Oatlands Park Gates are possibly marked by a couple of small black dots on Rocque’s map of Surrey published in 1768. The gates appear in a drawing in a guide produced when the Duke of York opened Oatlands Park to members of the public in 1822. A more detailed engraving was also produced by Letitia Byrne in the same year. The gateway was moved to its current location, facing Oatlands Drive, at some point between 1850 and 1864; probably upon the conversion of the house to the Oatlands Park Hotel which opened in 1858, providing a formal point of entry to the hotel grounds. The gates are referred to in their previous location in Felix Summerley’s Pleasure Excursions: Walton and Weybridge (1847) and William Keane’s Beauties of Surrey (1849). However, they are shown in their new location in Edward Ryde’s 1864-65 survey of Walton and Weybridge (Surrey History Centre Reference: 602/ Roll 6). Upon relocation, the gateway was heightened by an additional ashlar plinth course to make it appear grander.
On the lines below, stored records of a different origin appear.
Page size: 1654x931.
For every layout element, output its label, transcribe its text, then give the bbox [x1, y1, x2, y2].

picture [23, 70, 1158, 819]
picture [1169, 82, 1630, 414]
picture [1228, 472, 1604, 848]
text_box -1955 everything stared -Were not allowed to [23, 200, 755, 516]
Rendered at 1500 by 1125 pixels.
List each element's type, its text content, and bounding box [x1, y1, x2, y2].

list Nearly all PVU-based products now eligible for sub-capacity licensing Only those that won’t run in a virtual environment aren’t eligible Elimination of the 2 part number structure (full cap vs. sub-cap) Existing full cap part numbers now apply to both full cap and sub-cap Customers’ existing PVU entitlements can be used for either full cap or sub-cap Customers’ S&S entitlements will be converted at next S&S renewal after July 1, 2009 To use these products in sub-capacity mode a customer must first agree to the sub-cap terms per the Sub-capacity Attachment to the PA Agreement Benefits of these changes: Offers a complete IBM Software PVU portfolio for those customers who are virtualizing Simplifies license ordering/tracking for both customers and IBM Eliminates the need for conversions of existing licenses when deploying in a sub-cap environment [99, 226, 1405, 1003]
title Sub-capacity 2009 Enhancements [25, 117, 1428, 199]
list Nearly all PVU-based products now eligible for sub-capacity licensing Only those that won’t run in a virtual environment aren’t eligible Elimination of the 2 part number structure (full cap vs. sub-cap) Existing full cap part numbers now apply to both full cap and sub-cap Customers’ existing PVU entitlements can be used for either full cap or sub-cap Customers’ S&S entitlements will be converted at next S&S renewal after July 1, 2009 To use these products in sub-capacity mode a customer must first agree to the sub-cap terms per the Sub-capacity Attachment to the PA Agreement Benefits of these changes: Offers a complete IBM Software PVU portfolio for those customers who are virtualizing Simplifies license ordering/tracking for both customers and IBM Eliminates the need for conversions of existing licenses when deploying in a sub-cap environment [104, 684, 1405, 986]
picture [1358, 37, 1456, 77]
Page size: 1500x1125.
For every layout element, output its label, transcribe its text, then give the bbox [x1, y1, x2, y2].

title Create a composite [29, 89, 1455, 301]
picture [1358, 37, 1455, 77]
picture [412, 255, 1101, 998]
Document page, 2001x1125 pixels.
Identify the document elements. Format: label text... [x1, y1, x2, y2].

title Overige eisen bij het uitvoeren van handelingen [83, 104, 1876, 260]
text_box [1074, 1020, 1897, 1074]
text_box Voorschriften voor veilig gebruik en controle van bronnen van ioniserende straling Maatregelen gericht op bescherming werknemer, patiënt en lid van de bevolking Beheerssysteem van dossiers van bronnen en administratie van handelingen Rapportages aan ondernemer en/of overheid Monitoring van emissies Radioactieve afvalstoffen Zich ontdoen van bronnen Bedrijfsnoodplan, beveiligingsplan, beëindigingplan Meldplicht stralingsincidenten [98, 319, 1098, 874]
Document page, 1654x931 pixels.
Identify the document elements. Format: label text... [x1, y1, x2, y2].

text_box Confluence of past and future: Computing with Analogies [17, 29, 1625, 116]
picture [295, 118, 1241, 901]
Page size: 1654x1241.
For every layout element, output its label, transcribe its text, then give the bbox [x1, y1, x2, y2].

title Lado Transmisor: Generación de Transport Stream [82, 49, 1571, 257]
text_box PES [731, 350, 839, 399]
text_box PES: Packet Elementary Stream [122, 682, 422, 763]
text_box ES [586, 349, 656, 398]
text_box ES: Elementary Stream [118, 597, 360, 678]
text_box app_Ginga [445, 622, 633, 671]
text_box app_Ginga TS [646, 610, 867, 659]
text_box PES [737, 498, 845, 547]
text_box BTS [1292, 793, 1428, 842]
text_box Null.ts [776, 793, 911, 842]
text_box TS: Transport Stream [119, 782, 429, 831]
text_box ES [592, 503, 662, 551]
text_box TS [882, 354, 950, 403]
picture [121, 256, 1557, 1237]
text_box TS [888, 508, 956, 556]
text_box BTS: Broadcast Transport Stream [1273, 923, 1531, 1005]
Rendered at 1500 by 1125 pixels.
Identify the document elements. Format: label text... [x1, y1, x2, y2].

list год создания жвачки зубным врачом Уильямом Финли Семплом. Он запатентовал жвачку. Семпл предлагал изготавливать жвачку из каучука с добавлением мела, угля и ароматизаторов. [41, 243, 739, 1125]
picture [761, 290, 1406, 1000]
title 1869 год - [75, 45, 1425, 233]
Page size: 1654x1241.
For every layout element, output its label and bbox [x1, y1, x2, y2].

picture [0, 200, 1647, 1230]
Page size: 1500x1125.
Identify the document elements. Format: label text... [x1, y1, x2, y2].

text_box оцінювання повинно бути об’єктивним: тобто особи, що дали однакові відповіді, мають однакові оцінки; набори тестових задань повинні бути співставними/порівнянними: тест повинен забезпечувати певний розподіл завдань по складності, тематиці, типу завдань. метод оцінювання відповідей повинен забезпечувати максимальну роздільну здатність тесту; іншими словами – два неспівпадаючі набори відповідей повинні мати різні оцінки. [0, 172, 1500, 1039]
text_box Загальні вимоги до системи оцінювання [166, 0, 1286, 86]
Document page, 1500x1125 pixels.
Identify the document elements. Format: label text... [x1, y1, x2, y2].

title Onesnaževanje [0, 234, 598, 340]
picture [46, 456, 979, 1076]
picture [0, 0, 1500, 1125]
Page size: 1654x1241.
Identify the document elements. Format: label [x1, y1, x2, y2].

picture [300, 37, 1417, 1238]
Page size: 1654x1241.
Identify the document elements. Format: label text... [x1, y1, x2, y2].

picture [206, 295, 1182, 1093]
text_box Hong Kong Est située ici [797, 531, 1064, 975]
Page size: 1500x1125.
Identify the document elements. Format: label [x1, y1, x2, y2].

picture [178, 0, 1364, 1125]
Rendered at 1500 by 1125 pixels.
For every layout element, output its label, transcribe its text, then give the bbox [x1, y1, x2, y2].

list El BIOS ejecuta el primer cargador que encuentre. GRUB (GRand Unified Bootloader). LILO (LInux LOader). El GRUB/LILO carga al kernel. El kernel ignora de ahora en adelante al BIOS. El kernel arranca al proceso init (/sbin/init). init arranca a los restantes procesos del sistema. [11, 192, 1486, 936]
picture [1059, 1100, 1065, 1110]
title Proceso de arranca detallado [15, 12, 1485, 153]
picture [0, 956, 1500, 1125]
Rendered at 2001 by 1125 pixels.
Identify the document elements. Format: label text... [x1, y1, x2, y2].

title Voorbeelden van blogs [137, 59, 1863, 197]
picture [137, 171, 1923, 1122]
This change in height meant that the two side gates were now too small to fill each arch and it was necessary to insert wrought-iron scrollwork above them. Flanking railings were also added. The number of ball finials over the arches were reduced and two moved/placed over the pediments of the main gate piers. In addition, two gate lodges were built to each side of the gateway, probably in order to provide surveillance and security to the entrance to the hotel grounds. The lodges are now occupied as private dwellings. A condition survey of the gateway was carried out in 2017 and the gates repaired in 2018, involving paint analysis, steam cleaning, insertion of Portland stone indents, replacement of corroded cramps, re-pointing and renewal of a spherical stone plinth and finials.

Reasons for Listing

The gate lodges to Oatlands Park, built in around 1858, are listed at Grade II for the following principal reasons:

Architectural interest

* the gate lodges hold a good degree of architectural quality, with some notable decorative details such as the rusticated quoins and oeil-de-boeuf windows, and form a fine composition with the mid-C18 gateway.

Historic interest

* as part of Oatlands Park, an informal landscape laid out from the 1740s under Henry Pelham-Clinton, ninth Earl of Lincoln, assisted by such notables as Lord Burlington, William Kent, Joseph Spence, and Stephen Wright, on land which originated as a Tudor deer park to Oatlands Palace, a residence of Henry VIII and successive monarchs.

Group value

* with the Grade II*-listed gateway, Grade II-registered Oatlands Park and the Grade II-listed Oatlands Park Hotel, as well as the scheduled monument of Oatlands Palace and the Grade II-listed entrance gateway and walls of the palace.